Historic Soho restaurant and private members' club
Category : Bar, Club
| Cuisine : British
Address : 26-29 Dean Street, Soho, London, W1D 3LL, UNITED KINGDOM - Directions
Web : www.quovadissoho.co.uk
Opening Times : Mon-Fri: (breakfast) 8am-11am; Mon-Sat: (lunch) 12pm-3pm, (dinner) 5.30pm-11pm, (club) 8am-2am
Closest Tube : Tottenham Court Road
It‘s difficult to find the words to describe just how much Quo Vadis remains a London institution. Originally founded in 1926 by Pepino Leoni, it reigns over Dean Street with nearly a century‘s worth of prestige and distinction, passed from one luminary to another until it eventually came under the aegis of Sam and Eddie Hart - two impeccably posh brothers with a penchant for delivering pitch perfect meals. Previous residents of the building include philosopher Karl Marx and sculptor Joseph Nollekens, whilst previous owners include Damien Hirst and Marco Pierre White. Somehow, it hadn‘t really hit its stride until 2008.
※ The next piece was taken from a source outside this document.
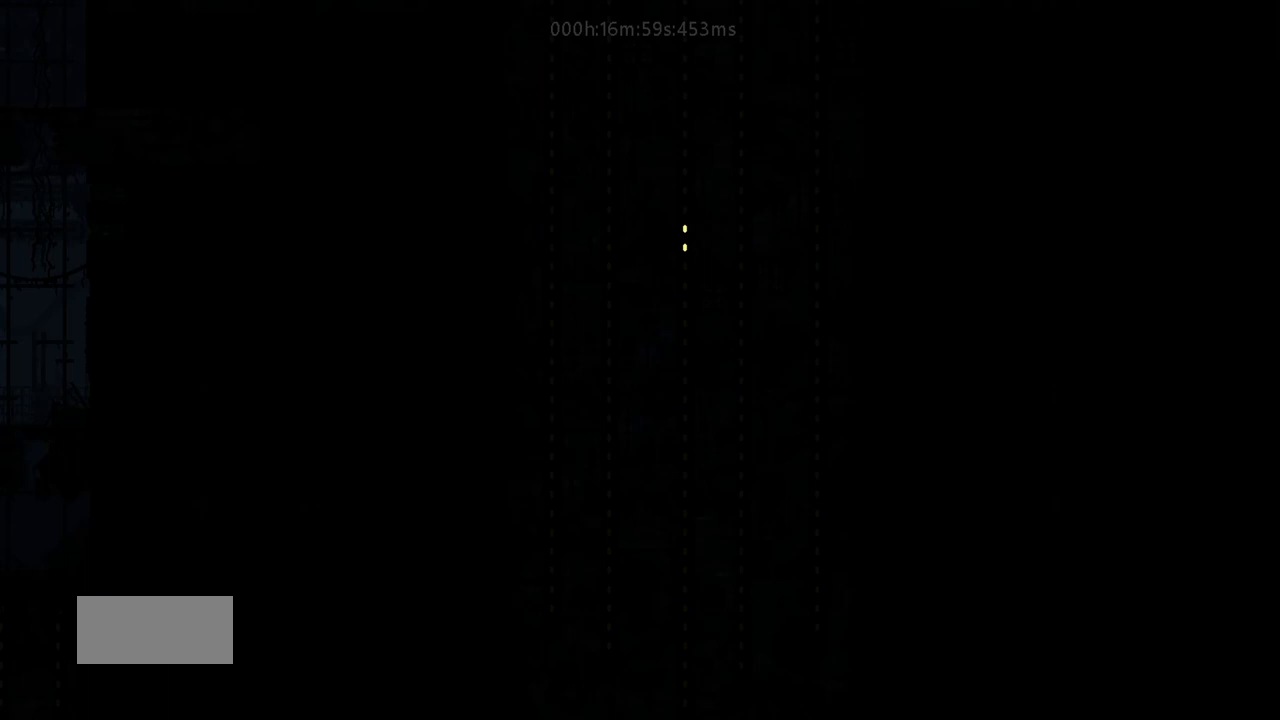
{"keys": ["down"], "events": []}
Quo Vadis translates from Latin as ‘Where are you going?‘, which is an apt question as the venue invites offers all the contemporary sybarite could want. Sharing ground floor space with Barrafina (another Hart bros venture, along with El Pastor), Quo Vadis can be booked by the public, however the first floor restaurant is exclusively reserved for members. Both spaces comprise of smart white tablecloths and equally smart service, stained glass windows and art deco design, and, most importantly, the culinary exertions of one Jeremy Lee.
Formerly of the Blueprint Café, Mr Lee has carved a name out for himself on television and in gastronomic circles for his big personality, bold style and boldly stylish approach to Great British cuisine. On a Friday afternoon we were lucky enough to experience this first hand, segueing from gin and tonic to chardonnay to pinot noir and through the full gamut of his culinary repertoire. A visit to the restaurant wouldn‘t be complete without a forkful or five of their signature smoked eel sandwich. The oily, exceptional Anguilliformes is offset with a smooth horseradish cream and served between two butter-grilled slabs of sourdough, with a vermillion crescent of pickled onion left on the side like an afterthought. Easily one of London‘s top sandwiches.
This was proceeded by an orgy of langoustines pink and denuded, exposed flesh lubricated with olive oil, chilli and flatleaf parsley. All the dirty work was accomplished in kitchen so we didn‘t have to muddy our hands. After a dish so delicate, we were in the mood for something a touch more homely and earthy, and opted for one of the daily pies. It was beautifully executed with a filling of veal and bacon and a wodge of mash that melted into the suet pastry like ice cream into a soufflé. Maybe a little less refined, but no less satisfying.
However, gratification can be heartily derived from the setting. The members‘ restaurant at Quo Vadis is a great place to kick back and enjoy the fruits of the kitchen‘s labour along with engaging people watching.